Energy regulator Ofgem has warned the UK faces an energy capacity crunch as coal and oil-fired power stations come off line this year and costs for importing gas are set to rise, its outgoing chief executive Alistair Buchanan said yesterday.
Buchanan warned with over 4.5GW of oil and coal-fired power stations due to close over the coming months, coupled with delays in new nuclear and carbon capture and storage projects, leaves the UK more reliant on gas imports.
But he warned prices for importing gas will increase driven up by extra demand from Japan, India adding shale gas is unlikely to come online before 2020.
Buchanan said the “near crisis” would occur between 2015 and 2018 but said blackouts were “unlikely”.
Energy minister John Hayes Buchanan’s remarks came as “no surprise” adding the government is “determined to secure investment in new plant”.
“That’s why we are stepping up to the plate, by reforming the electricity market through the most radical Energy Bill in a generation, to ensure our energy security and to keep the lights on,” said Hayes.

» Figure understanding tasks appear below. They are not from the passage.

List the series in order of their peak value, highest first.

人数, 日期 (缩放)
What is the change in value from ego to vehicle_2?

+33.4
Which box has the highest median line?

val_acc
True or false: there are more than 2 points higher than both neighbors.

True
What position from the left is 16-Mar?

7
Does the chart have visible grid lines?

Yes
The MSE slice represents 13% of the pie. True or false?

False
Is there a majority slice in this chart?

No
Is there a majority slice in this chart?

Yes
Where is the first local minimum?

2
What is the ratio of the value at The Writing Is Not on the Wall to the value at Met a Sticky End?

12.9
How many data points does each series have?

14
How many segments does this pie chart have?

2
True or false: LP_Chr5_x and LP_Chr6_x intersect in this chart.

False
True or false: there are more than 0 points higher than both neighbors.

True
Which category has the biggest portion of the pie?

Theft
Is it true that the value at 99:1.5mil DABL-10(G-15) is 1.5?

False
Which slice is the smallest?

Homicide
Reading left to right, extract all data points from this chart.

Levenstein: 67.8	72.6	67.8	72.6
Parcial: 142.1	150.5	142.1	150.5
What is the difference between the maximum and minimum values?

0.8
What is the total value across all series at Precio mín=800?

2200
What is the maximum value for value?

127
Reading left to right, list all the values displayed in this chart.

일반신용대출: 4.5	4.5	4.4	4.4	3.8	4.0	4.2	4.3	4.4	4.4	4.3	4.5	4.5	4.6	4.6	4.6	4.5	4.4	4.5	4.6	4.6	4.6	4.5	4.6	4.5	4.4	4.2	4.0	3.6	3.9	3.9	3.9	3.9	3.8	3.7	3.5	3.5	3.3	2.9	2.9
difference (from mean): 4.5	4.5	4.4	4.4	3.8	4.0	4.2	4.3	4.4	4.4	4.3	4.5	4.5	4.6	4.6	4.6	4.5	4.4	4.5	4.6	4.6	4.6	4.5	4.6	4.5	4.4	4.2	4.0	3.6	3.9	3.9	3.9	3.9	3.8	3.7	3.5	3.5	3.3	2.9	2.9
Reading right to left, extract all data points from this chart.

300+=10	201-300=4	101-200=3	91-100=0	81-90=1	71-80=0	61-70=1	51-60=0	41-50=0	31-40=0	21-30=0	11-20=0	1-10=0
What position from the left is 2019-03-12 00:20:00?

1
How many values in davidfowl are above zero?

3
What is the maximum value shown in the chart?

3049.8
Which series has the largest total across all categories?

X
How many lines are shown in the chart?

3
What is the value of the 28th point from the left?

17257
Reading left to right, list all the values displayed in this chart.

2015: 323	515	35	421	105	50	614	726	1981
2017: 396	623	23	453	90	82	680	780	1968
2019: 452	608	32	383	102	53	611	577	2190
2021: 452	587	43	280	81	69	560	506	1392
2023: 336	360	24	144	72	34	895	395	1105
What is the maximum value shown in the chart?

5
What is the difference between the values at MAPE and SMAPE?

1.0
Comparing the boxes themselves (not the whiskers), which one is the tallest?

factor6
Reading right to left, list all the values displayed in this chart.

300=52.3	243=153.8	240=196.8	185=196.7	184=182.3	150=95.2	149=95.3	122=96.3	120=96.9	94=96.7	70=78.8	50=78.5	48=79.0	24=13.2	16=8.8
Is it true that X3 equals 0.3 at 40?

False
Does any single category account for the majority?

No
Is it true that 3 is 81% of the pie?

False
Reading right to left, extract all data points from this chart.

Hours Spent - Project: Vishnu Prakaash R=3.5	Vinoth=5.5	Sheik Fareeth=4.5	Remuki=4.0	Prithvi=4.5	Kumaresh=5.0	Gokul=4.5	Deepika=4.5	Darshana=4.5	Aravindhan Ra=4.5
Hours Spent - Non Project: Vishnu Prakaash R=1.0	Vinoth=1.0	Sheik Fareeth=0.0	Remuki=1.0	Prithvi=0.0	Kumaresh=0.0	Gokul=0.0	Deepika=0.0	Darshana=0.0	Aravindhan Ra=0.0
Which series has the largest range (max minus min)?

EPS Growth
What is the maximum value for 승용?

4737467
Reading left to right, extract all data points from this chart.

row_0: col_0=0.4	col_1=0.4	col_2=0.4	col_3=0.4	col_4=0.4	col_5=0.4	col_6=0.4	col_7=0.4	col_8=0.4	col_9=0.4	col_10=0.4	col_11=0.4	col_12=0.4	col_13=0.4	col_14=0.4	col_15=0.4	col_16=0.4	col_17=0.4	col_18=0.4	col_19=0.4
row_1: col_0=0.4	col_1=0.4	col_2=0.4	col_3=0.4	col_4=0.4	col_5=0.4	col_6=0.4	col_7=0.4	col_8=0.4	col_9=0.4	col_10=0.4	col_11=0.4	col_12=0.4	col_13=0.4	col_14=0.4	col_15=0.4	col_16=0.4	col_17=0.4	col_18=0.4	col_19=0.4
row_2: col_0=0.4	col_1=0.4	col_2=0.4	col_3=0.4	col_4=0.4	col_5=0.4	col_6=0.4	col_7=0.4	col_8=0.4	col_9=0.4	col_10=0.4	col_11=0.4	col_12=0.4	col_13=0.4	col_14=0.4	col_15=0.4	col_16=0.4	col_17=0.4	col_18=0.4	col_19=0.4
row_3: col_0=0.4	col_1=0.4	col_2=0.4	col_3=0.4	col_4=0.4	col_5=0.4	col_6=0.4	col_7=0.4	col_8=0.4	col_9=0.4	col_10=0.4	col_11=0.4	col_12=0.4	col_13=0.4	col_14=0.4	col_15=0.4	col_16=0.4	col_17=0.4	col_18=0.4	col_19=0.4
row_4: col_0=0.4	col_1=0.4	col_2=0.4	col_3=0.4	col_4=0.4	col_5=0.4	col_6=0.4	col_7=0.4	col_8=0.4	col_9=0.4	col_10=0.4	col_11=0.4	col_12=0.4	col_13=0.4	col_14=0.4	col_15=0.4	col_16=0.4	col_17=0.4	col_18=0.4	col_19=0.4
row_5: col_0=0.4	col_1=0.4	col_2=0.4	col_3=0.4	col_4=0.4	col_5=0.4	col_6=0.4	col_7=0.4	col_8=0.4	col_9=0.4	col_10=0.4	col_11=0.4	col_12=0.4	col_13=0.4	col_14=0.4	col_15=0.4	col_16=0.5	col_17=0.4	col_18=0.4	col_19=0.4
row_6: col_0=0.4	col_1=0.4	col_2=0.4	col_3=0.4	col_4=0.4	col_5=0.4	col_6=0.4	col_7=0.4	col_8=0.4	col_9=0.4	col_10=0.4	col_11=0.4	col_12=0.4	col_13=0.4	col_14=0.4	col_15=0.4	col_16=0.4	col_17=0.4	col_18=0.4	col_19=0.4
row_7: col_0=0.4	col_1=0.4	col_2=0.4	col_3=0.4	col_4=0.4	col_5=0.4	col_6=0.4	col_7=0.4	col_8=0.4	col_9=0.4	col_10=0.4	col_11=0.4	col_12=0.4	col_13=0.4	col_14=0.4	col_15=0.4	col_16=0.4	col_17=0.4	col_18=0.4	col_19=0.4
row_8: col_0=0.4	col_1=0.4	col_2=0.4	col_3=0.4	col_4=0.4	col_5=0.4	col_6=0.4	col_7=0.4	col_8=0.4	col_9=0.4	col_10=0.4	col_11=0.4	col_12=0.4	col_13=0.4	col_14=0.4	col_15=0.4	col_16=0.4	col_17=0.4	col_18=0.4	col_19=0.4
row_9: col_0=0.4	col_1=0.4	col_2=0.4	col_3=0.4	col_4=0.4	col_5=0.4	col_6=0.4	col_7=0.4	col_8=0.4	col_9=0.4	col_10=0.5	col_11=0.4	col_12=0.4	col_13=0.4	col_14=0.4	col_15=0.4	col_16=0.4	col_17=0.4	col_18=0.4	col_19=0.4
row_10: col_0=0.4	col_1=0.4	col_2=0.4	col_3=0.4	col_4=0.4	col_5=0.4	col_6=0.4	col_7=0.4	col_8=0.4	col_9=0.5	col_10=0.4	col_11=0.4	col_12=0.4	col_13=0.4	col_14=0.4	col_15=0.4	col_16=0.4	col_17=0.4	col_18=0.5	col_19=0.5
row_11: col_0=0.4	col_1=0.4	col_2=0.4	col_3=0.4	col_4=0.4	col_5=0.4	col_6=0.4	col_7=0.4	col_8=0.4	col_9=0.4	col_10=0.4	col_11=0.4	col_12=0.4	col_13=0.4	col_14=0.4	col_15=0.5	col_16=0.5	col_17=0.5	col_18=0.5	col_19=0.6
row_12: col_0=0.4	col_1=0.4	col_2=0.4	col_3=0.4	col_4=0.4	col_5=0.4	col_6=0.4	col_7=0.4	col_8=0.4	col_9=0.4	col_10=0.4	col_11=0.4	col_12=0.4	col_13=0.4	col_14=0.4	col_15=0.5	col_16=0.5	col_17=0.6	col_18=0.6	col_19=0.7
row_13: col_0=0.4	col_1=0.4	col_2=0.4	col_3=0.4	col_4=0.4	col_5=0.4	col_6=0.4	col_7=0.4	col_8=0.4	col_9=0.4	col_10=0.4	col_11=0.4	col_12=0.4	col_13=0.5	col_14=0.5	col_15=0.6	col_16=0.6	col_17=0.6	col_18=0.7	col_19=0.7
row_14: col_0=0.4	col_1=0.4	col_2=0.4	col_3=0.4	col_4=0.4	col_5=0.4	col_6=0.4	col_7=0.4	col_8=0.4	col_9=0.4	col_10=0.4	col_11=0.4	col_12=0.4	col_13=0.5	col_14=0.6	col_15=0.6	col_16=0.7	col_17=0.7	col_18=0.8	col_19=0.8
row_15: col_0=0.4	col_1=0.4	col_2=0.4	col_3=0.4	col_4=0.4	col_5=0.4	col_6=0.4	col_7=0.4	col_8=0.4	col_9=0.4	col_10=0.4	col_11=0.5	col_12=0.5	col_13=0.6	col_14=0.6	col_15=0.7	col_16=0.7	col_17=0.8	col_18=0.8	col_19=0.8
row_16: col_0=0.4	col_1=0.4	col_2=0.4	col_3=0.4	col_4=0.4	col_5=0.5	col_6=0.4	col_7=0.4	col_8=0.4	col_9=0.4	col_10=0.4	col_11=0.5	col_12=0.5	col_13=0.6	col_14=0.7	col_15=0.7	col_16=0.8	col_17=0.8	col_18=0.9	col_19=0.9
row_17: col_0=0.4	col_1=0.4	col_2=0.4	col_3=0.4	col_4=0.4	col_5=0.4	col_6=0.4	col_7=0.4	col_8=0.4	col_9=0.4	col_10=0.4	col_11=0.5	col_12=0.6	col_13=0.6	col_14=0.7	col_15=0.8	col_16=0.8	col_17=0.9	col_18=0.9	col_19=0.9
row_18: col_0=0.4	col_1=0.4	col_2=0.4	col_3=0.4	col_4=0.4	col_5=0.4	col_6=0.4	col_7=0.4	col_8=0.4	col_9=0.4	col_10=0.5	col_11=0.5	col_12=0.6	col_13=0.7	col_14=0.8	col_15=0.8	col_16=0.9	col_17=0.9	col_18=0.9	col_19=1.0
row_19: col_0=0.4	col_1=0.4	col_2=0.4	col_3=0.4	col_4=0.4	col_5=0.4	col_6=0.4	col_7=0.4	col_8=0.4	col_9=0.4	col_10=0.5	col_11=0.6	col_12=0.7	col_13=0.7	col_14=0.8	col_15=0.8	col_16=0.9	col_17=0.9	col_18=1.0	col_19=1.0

Trade body Renewable Energy Association (REA) said the government needed to focus on deploying technologies that are “genuinely low carbon, cost-effective, and can be rapidly deployed before the capacity crunch hits”.
“The only technologies which meet all three of these criteria are renewable, such as biomass, onshore wind, solar PV and waste-to-energy technologies,” said REA head of external affairs Leonie Greene. “These need to be combined with intelligent energy efficiency and demand-side response measures, and sensible use of gas.”